Cool Hand Luke, Cool Hand Luke. This is another character who has it far more rough than I do, but again, that’s irrelevant. There is a chance that you may want to harp on that, on my lack of incredible pain. If you want to, as people often do, turn Struggle into a competition, where the person with the most struggle wins the game, is the most wise, deserves the most compassion, and earns domination over “The Conch”, then I will remind you of two things. One; Andy Dufresne, Captain Willard, and Cool Hand Luke have actually experienced far less pain than me because they aren’t actually real. Even if this was a competition, I’d win. I’d win with a gimmick technicality but you chose the game. I told from the start it was stupid, you can’t really complain if I prove myself correct. Two; I don’t care. We all have struggles in life.
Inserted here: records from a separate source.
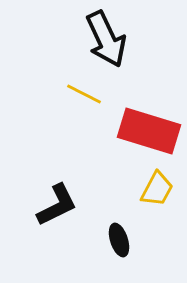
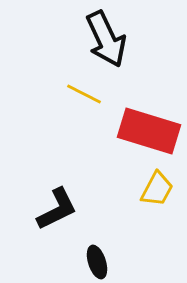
black L-shape: moved 4 px down
black ellipse: moved 22 px left, 22 px down
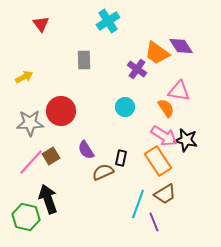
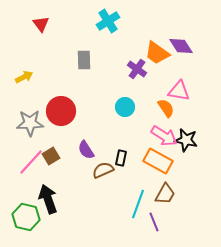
orange rectangle: rotated 28 degrees counterclockwise
brown semicircle: moved 2 px up
brown trapezoid: rotated 30 degrees counterclockwise
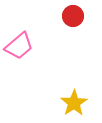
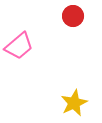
yellow star: rotated 8 degrees clockwise
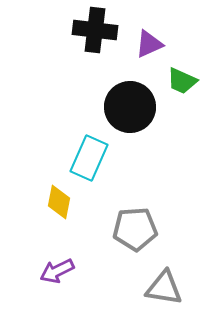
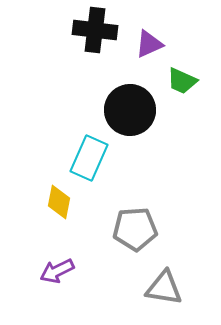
black circle: moved 3 px down
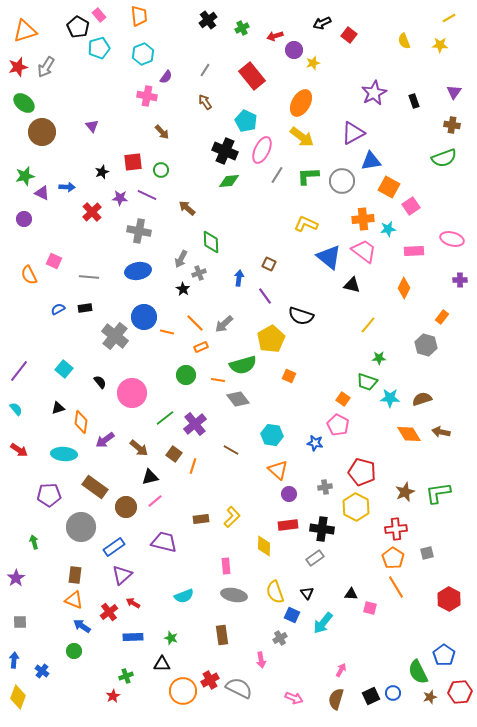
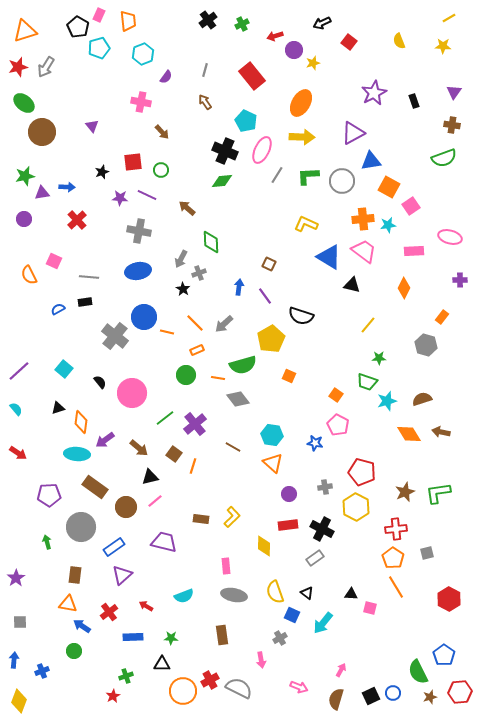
pink rectangle at (99, 15): rotated 64 degrees clockwise
orange trapezoid at (139, 16): moved 11 px left, 5 px down
green cross at (242, 28): moved 4 px up
red square at (349, 35): moved 7 px down
yellow semicircle at (404, 41): moved 5 px left
yellow star at (440, 45): moved 3 px right, 1 px down
gray line at (205, 70): rotated 16 degrees counterclockwise
pink cross at (147, 96): moved 6 px left, 6 px down
yellow arrow at (302, 137): rotated 35 degrees counterclockwise
green diamond at (229, 181): moved 7 px left
purple triangle at (42, 193): rotated 35 degrees counterclockwise
red cross at (92, 212): moved 15 px left, 8 px down
cyan star at (388, 229): moved 4 px up
pink ellipse at (452, 239): moved 2 px left, 2 px up
blue triangle at (329, 257): rotated 8 degrees counterclockwise
blue arrow at (239, 278): moved 9 px down
black rectangle at (85, 308): moved 6 px up
orange rectangle at (201, 347): moved 4 px left, 3 px down
purple line at (19, 371): rotated 10 degrees clockwise
orange line at (218, 380): moved 2 px up
cyan star at (390, 398): moved 3 px left, 3 px down; rotated 18 degrees counterclockwise
orange square at (343, 399): moved 7 px left, 4 px up
red arrow at (19, 450): moved 1 px left, 3 px down
brown line at (231, 450): moved 2 px right, 3 px up
cyan ellipse at (64, 454): moved 13 px right
orange triangle at (278, 470): moved 5 px left, 7 px up
brown rectangle at (201, 519): rotated 14 degrees clockwise
black cross at (322, 529): rotated 20 degrees clockwise
green arrow at (34, 542): moved 13 px right
black triangle at (307, 593): rotated 16 degrees counterclockwise
orange triangle at (74, 600): moved 6 px left, 4 px down; rotated 12 degrees counterclockwise
red arrow at (133, 603): moved 13 px right, 3 px down
green star at (171, 638): rotated 16 degrees counterclockwise
blue cross at (42, 671): rotated 32 degrees clockwise
yellow diamond at (18, 697): moved 1 px right, 4 px down
pink arrow at (294, 698): moved 5 px right, 11 px up
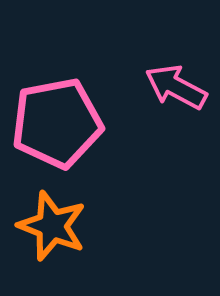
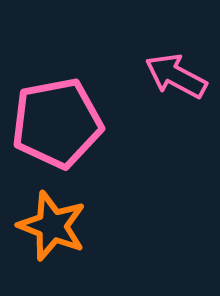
pink arrow: moved 11 px up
I make no claims of accomplishment and praise worthiness. Anyway, What I relate to about Luke is not his Poker playing skill, or his prison, or his eating ability. I relate to his unbreakable spirit. Yes, spoilers, he dies at the end of the movie, but everyone dies. Death is not a loss or a failure. The scene where Luke convinces the walking gang to finish their road work in a rush, that is the scene where Luke’s self-actualization shines brightest. It is that understanding of choice, in all moments of the present, that I admire in both he and I.
That’s my list. The only one I knew I was gonna say, before starting to write this, was Truman and Maria. I left Harold Crick without an explanation cause I got bored and didn’t feel the need to go through it.